Syllabifier for Luxembourgish

April 14, 2020 · View on GitHub

Based on the syllabifier from the Penn Phonetics Toolkit, this is an adaption for Luxembourgish.

The Python script syllabifer.py takes IPA-transcribed words of Luxembourgish as input and returns the segments grouped as syllables. The phonetic segments in the input have to be separated by spaces, e.g. æ p ə l t ɛːɐ t ɐ ɕ ɐ (Äppeltäertercher).

The script applies the Maximum Onset Principle to assign as many consonants to a potential syllable onset as long as this onset is permitted in the language. These allowed onsets are specified in luxembourgish.cfg (and also in the script itself) as onsets; permitted consonants and nuclei are specified in the configuration as well.

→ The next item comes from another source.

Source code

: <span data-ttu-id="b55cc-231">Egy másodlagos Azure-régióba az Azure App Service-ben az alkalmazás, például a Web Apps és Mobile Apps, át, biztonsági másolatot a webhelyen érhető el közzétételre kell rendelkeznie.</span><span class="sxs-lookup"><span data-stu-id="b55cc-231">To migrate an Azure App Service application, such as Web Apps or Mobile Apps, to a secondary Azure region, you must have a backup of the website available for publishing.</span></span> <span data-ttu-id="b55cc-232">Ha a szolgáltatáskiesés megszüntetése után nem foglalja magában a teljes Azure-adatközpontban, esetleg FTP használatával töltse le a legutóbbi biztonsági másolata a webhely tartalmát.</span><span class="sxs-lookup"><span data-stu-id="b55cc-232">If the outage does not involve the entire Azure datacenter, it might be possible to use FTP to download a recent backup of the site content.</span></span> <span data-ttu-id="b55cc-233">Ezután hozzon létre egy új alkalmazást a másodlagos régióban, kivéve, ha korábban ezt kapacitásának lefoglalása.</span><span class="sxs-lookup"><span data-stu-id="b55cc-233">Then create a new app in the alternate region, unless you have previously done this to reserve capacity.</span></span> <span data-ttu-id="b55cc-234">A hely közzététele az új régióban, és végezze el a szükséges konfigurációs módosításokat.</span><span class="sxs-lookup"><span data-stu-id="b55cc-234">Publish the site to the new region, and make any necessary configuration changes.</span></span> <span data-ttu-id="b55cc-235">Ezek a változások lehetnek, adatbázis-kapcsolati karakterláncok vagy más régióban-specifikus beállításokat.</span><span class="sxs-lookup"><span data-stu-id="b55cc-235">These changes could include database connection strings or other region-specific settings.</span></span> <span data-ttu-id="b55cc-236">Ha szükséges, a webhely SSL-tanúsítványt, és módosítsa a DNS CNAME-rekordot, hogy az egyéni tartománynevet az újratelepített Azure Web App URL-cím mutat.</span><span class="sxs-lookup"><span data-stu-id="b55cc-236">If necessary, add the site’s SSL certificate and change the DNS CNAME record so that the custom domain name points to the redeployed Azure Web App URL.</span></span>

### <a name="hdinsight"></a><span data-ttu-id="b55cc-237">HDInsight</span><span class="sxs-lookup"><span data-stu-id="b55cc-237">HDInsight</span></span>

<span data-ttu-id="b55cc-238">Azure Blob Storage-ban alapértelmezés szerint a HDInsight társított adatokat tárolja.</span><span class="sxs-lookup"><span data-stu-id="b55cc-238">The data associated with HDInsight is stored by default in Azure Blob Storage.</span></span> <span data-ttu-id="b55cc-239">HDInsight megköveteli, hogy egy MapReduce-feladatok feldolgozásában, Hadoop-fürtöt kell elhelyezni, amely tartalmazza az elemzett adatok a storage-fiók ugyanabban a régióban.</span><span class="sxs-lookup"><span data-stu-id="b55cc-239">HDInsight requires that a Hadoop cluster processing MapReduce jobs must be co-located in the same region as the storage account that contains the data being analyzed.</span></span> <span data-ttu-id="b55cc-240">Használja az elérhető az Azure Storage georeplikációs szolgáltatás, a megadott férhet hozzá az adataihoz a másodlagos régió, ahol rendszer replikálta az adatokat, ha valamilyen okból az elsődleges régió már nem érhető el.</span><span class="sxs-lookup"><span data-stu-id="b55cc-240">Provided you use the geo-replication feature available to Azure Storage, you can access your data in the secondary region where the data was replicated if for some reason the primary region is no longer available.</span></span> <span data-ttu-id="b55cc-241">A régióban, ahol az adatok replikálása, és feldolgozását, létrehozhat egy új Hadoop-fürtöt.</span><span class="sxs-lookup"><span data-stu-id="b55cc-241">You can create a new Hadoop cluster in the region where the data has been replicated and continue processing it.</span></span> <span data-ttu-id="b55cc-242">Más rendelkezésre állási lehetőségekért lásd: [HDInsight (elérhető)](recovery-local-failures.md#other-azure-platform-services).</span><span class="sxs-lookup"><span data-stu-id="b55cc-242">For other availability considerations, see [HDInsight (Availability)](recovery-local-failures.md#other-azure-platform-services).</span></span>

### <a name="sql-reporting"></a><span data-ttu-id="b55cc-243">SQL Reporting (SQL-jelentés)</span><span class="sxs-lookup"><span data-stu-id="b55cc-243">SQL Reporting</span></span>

The lists with IPA transcribed words comes from the training data for my g2p system.

Although developed and tested for Luxembourgish, this system should also work in principle for IPA data for lots of other languages. It is only necessary to adapt the configuration for onsets, nuclei and consonsants.

Usage

The Python notebook Syllabifier provides a simple example.

import syllabifier
language = syllabifier.Luxembourgish

syllables = syllabifier.syllabify(language, "æ p ə l t ɛːɐ t ɐ ɕ ɐ")

# some test words
# æ p ə l t ɛːɐ t ɐ ɕ ɐ
# ɑ p ʀ o v i z i̯ o n ɜɪ ə ʀ ə n
# ʃ ɑ̃ː m b ɐ s p ʀ e z i d æ n t i n ə n
# k ɑ ʀ ɑ k t ə ʀ eː ʑ ə n ʃ ɑ f t ə n
# k ɑ ʀ i s m aː
# ʃ i m iː s p ʀ o f æ s oː ʀ i n ə n
# ɕ i ʀ u ʀ ʑ i n ə n
# k w ɑ f œː ʀ s s ɑ l ɑ̃ː
# d e k l ɑ ʀ ɑ ts i̯ əʊ n ə n
# d ʀ oː ɡ ə ʃ t ɑ t i s t i k

for stress, onset, nucleus, coda in syllables :
   print(" ".join(onset), " ".join(nucleus), " ".join(coda))

æ 
p ə l
t ɛːɐ 
t ɐ 
ɕ ɐ

When run from a terminal:

python syllabifier.py luxembourgish.cfg < lux_ipa.txt > lux_ipa_syllabified.txt

Limitations

Compounds like b l i n t d aː ʀ m o p e ʀ ɑ ts i̯ əʊ n where the m is falsely attributed to the next syllable, because m o is of course a permitted onset. To solve this, a morphological pre-segmentation would be necessary.
Intervocalic single consonants after short vowel are ambisyllabic and should thus be attributed to both syllables, which is not possible in this framework. In ʃ t ʀ e k ə l the k is in the second, while in z ɑ ŋ ə n the ŋ goes to the first syllable.